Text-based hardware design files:
◆ ◆ ◆ ◆

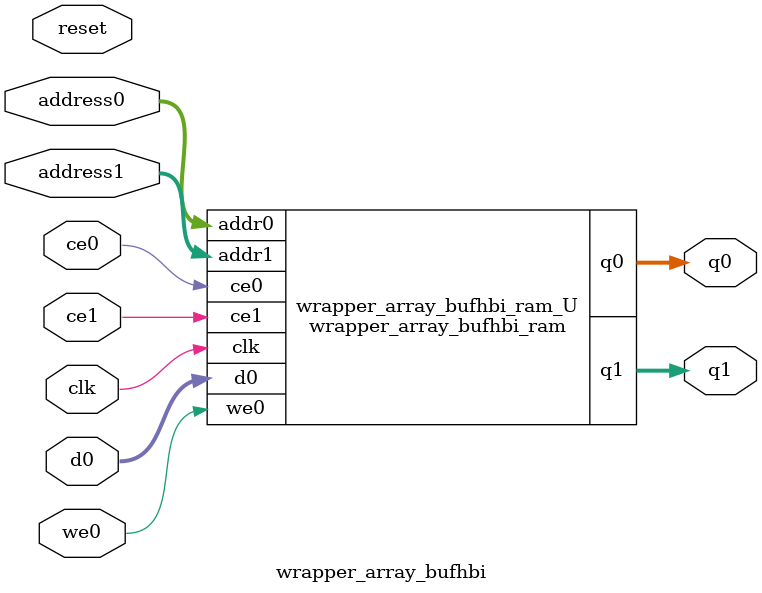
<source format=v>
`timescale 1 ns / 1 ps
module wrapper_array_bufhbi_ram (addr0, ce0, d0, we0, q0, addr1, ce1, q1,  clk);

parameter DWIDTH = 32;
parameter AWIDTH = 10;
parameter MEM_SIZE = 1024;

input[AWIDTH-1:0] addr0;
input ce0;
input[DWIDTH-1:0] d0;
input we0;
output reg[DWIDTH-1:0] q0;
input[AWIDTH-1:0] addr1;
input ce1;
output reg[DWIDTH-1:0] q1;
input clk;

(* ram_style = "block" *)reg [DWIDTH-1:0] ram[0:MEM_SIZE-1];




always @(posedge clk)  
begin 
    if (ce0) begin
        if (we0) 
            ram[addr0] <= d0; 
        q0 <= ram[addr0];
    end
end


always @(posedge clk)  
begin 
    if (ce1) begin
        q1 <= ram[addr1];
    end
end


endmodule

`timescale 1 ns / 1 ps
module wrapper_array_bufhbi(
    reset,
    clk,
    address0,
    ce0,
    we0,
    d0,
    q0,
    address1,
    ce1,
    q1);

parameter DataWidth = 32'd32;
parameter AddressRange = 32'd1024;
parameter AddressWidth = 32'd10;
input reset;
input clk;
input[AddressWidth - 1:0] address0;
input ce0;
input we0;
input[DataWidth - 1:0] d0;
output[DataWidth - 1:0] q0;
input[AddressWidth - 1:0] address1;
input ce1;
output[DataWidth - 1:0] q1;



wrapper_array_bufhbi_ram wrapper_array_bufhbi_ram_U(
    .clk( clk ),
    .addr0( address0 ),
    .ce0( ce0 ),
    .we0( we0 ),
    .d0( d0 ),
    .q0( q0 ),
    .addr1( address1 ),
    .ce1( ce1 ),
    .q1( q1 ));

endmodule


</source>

◆ ◆ ◆ ◆

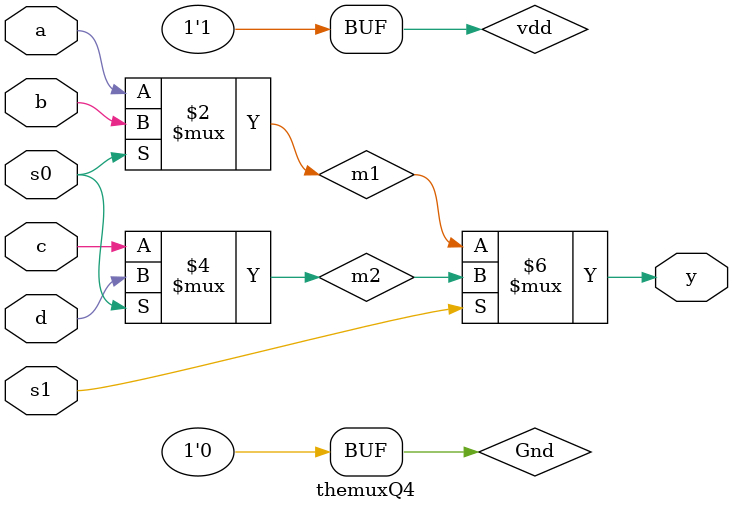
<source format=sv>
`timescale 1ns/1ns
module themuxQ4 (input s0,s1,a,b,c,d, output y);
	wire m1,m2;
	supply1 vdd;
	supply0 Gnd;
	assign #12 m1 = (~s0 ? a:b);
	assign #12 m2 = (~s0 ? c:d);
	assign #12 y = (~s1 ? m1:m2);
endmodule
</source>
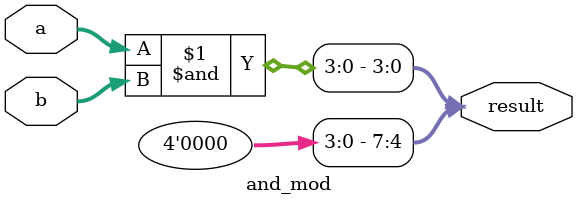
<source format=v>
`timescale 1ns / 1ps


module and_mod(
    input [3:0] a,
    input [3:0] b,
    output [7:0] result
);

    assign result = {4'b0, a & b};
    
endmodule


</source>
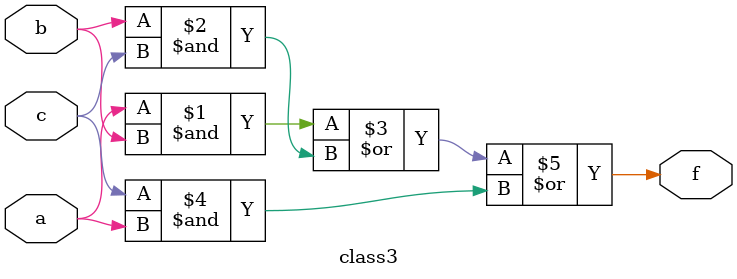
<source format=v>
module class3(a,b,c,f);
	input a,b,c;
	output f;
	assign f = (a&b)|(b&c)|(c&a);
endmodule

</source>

◆ ◆ ◆ ◆

**WHAT IS NEEDED:** Say how many lines in the records include the string "timescale", giving the figure by itself.

**THE COMPLETED TASK:** 4